Exercise instructions:
[1] In the confusion matrix passage below, what does the left side of the matrix represent?
[2] Turn the paragraph of the confusion matrix passage below that begins "The left side of the matrix" into a short bulleted list that keeps its main facts.
[3] Reproduce everything in the confusion matrix passage below from "1280/2000 [==================>...........] - ETA: 0s" down to "data's actual labels.".

Document passage:
....
Now that we know the model does what we want, let's make a prediction against our validation data:
preds = lm.predict_classes(val_features, batch_size=batch_size)
1280/2000 [==================>...........] - ETA: 0s
And check the accuracy of our predictions against our known validation classes:
cm = confusion_matrix(val_classes, preds)
plot_confusion_matrix(cm, val_batches.class_indices)
[[ 947 32] [ 18 1003]]
What we're looking at is a confusion matrix that shows our model's predictions against our validation data's actual labels.
The left side of the matrix represents all the guesses of "cat" made by our model, and the right side represents all the guesses of "dog". The top half of the matrix represents all the actual labels of "cat" and the bottom half represents all the actual labels of "dog".
....
Entries shown:
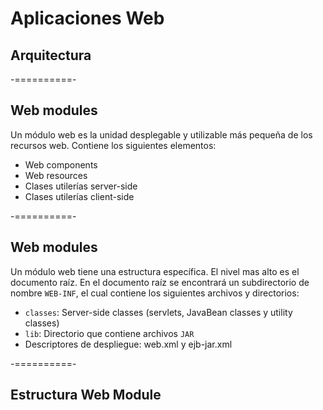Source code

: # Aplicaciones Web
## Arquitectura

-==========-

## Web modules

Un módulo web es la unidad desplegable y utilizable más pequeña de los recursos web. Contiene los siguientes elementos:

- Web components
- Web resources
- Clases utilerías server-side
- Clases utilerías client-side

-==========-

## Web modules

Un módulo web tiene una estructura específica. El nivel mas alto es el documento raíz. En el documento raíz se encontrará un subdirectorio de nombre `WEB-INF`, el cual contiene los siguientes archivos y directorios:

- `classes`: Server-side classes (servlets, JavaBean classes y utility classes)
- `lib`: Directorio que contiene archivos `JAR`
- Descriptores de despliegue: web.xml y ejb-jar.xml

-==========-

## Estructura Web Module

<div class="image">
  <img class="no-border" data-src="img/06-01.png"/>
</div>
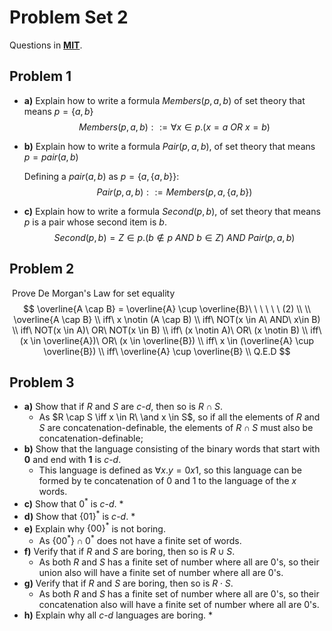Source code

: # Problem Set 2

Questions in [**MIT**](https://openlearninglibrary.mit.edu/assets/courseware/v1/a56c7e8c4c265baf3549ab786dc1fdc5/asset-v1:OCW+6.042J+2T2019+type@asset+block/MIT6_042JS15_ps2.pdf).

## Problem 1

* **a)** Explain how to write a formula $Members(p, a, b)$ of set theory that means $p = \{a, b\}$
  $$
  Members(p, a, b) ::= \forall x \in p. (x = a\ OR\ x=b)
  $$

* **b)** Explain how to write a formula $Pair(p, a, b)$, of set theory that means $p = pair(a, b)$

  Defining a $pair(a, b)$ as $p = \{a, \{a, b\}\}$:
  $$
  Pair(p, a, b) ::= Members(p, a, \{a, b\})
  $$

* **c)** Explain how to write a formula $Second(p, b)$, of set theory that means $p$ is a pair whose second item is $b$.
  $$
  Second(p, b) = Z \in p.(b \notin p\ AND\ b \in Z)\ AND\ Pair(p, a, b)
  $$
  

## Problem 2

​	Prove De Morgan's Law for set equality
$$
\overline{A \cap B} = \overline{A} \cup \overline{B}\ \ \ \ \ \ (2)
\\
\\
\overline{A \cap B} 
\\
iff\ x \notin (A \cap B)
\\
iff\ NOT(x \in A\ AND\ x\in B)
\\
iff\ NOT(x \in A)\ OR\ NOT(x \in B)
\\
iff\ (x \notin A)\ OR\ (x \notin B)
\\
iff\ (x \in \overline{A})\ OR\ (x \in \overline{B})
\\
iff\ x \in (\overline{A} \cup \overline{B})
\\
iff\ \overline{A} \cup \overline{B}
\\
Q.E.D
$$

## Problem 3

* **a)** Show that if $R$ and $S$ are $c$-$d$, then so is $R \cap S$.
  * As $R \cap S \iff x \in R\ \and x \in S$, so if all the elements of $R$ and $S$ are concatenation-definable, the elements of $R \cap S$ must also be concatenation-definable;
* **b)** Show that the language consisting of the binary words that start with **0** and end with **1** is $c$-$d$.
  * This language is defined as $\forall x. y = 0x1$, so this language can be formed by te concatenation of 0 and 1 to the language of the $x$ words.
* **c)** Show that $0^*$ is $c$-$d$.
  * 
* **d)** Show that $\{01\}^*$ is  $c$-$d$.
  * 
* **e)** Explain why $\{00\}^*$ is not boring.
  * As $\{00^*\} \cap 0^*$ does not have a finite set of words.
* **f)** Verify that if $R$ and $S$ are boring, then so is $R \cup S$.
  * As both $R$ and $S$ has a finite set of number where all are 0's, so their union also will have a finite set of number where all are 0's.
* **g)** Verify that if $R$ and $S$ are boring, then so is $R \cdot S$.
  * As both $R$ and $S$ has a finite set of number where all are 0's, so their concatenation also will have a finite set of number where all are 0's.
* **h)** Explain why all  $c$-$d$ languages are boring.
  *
....
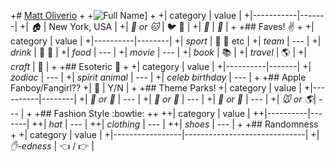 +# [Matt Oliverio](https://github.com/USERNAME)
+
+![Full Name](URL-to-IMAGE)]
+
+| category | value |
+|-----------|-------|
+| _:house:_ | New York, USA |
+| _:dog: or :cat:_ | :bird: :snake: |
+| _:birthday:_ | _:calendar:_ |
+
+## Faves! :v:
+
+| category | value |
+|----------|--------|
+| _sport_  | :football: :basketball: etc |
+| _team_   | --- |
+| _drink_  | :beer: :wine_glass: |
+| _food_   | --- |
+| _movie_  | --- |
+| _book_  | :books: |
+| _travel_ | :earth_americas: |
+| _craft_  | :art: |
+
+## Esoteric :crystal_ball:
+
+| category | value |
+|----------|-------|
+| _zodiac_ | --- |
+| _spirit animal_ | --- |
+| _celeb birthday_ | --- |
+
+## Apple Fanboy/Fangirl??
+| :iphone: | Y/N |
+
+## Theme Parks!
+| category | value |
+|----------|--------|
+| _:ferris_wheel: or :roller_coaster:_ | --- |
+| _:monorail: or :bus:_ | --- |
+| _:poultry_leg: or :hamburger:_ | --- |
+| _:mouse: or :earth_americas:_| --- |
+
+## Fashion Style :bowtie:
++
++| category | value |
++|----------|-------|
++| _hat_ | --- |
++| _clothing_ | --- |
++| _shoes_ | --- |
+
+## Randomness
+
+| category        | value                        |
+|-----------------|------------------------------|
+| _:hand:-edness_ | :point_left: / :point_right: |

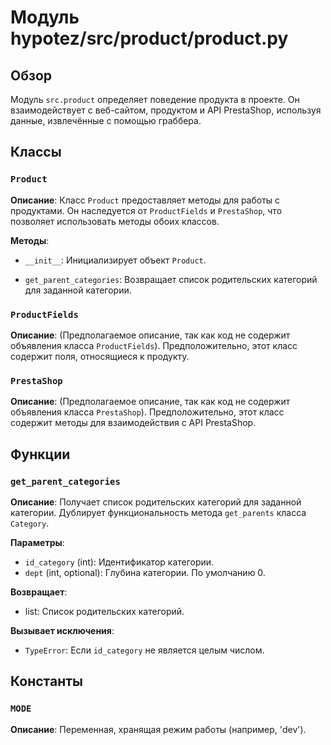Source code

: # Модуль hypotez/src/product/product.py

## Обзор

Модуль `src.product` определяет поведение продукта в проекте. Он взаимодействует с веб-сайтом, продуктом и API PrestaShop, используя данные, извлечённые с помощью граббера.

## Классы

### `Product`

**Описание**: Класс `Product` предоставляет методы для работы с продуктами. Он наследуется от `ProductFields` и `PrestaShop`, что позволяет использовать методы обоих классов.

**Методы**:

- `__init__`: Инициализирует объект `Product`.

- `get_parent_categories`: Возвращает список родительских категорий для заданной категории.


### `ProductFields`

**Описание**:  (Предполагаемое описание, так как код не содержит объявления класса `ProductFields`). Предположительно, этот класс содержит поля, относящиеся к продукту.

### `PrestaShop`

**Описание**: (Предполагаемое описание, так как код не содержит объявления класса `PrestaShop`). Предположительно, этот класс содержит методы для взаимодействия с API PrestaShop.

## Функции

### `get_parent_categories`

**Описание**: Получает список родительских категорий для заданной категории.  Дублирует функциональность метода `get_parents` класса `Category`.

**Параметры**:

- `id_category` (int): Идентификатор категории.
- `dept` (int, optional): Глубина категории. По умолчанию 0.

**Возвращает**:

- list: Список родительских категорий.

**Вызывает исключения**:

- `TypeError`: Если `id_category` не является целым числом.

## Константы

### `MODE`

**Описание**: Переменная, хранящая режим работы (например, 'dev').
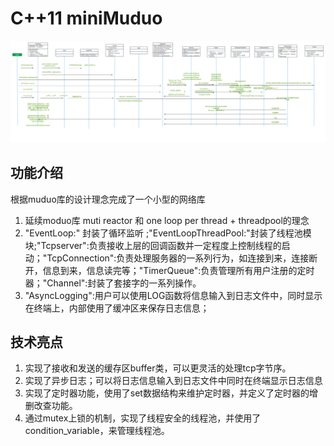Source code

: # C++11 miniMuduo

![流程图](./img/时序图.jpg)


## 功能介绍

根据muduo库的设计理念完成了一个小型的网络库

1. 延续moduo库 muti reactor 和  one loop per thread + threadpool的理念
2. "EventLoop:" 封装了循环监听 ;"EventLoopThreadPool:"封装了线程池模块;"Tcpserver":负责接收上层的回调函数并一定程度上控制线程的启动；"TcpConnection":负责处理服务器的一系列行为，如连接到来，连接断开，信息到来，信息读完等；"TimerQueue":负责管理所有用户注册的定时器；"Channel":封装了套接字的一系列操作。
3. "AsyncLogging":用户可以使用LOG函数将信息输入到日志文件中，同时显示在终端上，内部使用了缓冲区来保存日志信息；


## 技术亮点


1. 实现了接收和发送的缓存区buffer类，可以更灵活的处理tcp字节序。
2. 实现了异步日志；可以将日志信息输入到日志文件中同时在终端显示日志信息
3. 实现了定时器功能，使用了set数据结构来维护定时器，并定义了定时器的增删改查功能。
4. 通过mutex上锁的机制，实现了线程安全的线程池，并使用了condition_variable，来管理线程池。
....
List of answers:
[1] All the guesses of "cat" made by the model.

[2]
- Left side: the model's "cat" guesses
- Right side: the model's "dog" guesses
- Top half: actual "cat" labels
- Bottom half: actual "dog" labels

[3]
1280/2000 [==================>...........] - ETA: 0s
And check the accuracy of our predictions against our known validation classes:
cm = confusion_matrix(val_classes, preds)
plot_confusion_matrix(cm, val_batches.class_indices)
[[ 947 32] [ 18 1003]]
What we're looking at is a confusion matrix that shows our model's predictions against our validation data's actual labels.